Yann LeCun, Chief AI Scientist at Meta and one of the pioneers in the field, has been warning about this very confusion for years. He argues that, due to their architecture, large language models will not lead to AGI. His key point: a model that merely predicts the next word has no model of the world, no ability to plan, and no capacity to reflect causally on what has happened. These capabilities cannot be achieved through more data or more parameters; they are structurally absent.
Back to the vacuum cleaner
This breaks the spell, revealing the very clarity with which we view the robot vacuum cleaner. We know what it can do: vacuum the floor, navigate around obstacles, and map out the living room. We know what it cannot do: make coffee or chat about the weather. Nobody would expect it to take on the role of chief construction manager.

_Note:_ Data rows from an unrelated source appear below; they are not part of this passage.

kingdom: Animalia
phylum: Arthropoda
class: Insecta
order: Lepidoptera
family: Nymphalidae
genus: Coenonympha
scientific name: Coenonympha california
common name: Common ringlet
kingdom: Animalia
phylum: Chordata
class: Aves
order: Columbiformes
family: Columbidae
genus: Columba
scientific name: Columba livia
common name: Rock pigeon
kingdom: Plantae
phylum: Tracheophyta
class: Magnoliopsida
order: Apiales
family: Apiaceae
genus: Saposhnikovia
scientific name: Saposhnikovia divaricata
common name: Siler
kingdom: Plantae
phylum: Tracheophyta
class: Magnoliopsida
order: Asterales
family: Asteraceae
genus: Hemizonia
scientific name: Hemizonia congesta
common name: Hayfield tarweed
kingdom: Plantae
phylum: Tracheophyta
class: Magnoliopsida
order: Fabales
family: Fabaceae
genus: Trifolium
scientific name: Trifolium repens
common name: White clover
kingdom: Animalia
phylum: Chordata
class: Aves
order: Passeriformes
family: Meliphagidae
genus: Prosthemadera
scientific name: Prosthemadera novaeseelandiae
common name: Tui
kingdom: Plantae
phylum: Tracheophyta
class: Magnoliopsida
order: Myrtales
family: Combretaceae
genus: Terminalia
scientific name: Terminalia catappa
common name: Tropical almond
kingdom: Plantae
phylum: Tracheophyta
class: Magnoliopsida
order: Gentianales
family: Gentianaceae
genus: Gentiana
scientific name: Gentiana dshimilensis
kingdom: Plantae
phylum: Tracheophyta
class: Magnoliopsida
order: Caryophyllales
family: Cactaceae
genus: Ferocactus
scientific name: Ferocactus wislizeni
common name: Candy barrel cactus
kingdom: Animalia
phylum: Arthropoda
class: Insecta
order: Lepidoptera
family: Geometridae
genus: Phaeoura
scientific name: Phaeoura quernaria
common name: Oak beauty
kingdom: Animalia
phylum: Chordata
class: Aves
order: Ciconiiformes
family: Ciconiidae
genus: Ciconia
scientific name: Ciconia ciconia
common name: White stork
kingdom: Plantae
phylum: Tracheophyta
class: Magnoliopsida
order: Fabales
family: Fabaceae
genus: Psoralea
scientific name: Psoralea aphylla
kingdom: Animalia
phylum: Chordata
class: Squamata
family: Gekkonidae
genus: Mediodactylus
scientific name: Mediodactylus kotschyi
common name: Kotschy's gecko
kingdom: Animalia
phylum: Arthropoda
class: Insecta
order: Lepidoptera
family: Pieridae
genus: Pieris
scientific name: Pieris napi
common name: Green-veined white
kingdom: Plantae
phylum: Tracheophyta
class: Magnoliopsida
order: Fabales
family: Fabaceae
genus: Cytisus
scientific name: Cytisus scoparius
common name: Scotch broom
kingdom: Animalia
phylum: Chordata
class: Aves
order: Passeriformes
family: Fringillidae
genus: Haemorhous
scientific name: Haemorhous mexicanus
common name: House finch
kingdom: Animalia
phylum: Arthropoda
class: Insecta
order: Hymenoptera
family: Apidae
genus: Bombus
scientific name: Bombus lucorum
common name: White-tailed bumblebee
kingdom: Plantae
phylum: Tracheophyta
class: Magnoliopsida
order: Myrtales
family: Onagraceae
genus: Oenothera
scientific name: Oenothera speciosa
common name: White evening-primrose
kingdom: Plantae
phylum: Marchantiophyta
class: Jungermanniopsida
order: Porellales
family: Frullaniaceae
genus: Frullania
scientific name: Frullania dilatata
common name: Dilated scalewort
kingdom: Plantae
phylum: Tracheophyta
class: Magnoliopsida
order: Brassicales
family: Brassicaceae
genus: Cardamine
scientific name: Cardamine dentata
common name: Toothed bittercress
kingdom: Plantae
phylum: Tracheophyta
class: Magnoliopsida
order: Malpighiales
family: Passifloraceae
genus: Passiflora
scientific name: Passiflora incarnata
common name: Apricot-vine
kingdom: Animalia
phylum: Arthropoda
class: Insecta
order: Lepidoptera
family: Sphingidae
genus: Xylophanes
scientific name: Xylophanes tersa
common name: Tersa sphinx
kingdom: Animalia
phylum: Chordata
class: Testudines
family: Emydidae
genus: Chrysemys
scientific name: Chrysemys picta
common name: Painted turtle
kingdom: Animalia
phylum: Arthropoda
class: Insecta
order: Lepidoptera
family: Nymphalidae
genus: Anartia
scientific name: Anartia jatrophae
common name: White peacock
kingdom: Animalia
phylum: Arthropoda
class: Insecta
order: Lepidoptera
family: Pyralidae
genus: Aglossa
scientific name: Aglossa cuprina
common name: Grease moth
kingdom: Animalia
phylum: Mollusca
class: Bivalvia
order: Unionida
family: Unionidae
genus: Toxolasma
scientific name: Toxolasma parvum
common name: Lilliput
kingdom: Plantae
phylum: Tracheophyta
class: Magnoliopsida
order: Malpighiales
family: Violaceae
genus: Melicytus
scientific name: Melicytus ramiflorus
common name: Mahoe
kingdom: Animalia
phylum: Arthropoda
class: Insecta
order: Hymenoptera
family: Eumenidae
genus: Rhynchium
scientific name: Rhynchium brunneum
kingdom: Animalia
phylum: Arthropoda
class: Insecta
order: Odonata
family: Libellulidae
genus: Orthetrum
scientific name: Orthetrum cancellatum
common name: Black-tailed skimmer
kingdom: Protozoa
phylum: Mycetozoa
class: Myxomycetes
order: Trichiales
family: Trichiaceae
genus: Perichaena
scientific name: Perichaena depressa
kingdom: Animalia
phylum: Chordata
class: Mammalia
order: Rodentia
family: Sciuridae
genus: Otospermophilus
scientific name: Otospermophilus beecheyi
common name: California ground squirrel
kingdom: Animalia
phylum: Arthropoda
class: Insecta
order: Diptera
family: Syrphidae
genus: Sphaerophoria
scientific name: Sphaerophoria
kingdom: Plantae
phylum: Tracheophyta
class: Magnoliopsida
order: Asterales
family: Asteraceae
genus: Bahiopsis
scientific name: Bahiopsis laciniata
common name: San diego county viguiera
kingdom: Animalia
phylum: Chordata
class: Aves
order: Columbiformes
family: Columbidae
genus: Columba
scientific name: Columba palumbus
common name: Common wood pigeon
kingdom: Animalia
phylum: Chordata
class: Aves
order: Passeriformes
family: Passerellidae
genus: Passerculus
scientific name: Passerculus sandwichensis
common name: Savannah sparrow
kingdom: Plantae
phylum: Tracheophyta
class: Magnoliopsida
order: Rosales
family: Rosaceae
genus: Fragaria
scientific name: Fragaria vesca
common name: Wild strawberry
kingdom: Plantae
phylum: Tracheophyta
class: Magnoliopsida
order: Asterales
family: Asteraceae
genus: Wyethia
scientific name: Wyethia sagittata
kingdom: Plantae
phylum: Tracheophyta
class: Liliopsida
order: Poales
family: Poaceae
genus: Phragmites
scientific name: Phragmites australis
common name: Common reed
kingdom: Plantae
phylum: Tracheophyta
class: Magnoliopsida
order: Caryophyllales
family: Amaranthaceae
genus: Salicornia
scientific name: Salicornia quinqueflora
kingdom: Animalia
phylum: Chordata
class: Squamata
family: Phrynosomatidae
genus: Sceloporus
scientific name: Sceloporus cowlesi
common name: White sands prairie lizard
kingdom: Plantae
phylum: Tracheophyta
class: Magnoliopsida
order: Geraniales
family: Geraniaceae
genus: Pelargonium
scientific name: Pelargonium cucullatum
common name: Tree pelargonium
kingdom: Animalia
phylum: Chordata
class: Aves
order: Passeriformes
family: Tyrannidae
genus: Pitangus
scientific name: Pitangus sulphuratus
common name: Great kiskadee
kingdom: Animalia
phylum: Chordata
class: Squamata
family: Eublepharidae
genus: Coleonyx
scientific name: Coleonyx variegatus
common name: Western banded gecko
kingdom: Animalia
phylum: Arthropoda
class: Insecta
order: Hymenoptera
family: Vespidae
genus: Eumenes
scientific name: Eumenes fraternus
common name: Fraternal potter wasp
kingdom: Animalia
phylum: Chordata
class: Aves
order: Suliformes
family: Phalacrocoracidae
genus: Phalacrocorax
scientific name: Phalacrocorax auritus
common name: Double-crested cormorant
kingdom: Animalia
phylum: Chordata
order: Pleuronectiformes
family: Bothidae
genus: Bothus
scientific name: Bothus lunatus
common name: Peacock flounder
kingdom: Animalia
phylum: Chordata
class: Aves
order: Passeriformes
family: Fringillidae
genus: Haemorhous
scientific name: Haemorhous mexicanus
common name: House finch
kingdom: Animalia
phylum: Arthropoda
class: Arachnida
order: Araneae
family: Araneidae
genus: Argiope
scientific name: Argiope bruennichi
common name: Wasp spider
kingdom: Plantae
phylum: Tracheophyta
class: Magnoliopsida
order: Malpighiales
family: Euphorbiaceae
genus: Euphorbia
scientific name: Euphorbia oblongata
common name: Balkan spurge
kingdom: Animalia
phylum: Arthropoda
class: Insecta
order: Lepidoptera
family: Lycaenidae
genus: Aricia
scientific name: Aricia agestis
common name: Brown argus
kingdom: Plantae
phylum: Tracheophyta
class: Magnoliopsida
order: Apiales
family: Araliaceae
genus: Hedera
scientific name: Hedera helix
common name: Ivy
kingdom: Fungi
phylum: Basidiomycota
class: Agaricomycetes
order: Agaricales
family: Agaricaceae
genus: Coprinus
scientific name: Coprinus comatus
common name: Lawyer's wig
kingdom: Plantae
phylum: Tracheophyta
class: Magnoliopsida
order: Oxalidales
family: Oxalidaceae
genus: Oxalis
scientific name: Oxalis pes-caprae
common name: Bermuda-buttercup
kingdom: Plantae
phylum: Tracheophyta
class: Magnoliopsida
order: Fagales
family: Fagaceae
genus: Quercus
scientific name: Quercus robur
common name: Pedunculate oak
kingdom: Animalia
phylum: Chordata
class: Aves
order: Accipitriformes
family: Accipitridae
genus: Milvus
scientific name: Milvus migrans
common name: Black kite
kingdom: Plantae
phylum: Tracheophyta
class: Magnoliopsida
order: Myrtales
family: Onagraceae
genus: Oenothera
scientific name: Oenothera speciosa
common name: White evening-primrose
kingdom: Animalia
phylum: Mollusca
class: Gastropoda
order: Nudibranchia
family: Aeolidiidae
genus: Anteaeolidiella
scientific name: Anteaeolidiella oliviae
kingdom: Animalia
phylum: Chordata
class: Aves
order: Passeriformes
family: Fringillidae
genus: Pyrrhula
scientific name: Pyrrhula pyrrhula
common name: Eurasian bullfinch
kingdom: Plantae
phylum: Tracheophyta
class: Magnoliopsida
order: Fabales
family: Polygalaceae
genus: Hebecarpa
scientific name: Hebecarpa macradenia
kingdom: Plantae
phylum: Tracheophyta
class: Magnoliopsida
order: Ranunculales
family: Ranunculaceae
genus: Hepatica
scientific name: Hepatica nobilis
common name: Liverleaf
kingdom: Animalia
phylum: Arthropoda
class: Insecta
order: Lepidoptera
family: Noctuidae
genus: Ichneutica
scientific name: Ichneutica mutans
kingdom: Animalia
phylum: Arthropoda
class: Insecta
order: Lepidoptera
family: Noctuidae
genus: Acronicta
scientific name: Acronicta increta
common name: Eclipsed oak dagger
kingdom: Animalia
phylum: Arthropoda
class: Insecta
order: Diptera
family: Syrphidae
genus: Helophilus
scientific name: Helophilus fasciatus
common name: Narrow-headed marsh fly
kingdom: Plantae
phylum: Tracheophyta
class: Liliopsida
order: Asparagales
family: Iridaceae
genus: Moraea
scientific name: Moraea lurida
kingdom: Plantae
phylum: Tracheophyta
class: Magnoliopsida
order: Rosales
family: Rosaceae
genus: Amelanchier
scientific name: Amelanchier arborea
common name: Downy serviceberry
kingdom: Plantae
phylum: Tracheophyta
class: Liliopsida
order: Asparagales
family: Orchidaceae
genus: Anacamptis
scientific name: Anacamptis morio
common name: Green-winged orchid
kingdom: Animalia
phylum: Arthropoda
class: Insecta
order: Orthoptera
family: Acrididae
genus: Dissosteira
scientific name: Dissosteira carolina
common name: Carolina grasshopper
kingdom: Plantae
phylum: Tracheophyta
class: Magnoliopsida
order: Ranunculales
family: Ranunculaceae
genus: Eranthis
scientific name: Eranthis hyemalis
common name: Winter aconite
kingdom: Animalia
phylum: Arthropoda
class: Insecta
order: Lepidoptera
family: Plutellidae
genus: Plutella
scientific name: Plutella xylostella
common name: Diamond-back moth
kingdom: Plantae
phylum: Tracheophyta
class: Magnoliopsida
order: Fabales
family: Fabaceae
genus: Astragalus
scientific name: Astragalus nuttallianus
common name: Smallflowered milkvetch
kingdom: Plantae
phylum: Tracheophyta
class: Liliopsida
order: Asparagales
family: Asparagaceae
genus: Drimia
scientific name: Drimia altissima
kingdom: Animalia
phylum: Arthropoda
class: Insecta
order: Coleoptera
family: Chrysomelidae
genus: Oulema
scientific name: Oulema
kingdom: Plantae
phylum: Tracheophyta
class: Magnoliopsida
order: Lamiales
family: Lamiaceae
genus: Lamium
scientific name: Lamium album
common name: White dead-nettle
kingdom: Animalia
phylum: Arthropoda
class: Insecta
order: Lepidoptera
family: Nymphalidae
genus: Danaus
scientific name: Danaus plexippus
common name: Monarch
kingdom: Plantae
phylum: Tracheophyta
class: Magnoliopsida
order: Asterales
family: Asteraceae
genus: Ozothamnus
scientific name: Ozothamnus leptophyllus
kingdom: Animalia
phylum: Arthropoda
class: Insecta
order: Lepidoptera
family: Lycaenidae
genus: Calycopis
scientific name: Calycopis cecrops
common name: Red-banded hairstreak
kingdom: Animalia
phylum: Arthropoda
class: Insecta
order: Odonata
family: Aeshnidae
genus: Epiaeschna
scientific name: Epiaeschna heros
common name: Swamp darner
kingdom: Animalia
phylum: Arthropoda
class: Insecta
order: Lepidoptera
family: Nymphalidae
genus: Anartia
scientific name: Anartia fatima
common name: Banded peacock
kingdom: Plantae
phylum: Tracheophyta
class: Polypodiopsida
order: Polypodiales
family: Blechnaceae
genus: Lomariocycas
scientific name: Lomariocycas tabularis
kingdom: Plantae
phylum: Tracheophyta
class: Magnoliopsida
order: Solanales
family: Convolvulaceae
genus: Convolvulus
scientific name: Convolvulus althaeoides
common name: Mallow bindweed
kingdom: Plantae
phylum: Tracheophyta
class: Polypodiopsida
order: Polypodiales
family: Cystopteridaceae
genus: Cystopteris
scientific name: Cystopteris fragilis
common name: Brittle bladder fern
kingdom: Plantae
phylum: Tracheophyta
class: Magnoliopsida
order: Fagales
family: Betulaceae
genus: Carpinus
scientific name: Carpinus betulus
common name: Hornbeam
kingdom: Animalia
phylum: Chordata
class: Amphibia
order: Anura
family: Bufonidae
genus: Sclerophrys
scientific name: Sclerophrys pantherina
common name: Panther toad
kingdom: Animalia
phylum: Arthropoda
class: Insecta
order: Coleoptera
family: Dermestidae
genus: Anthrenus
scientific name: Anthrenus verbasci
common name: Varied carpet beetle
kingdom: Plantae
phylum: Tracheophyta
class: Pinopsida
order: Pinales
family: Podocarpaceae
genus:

With AI, this clarity is often lacking because its capabilities so precisely match our idea of what it means to ‘understand’. A language model can generate, translate, summarise and answer questions with astonishing accuracy. It cannot make sense of the world, cannot verify whether something is true, and cannot vouch for its own statements. It estimates the most likely next word, and in doing so has not the faintest idea whether what it says is correct.
Once you’ve taken that on board, you’ll see today’s AI for what it is: a tool with clear strengths and limitations. That doesn’t make it any less useful. Nobody stops using a robot vacuum cleaner just because they understand how it works. They use it more effectively. That is precisely the aim. AI should be deployed where its capabilities are suited to the task. There are more such areas than sceptics suspect, and fewer than enthusiasts promise. The trick lies in finding the right ones.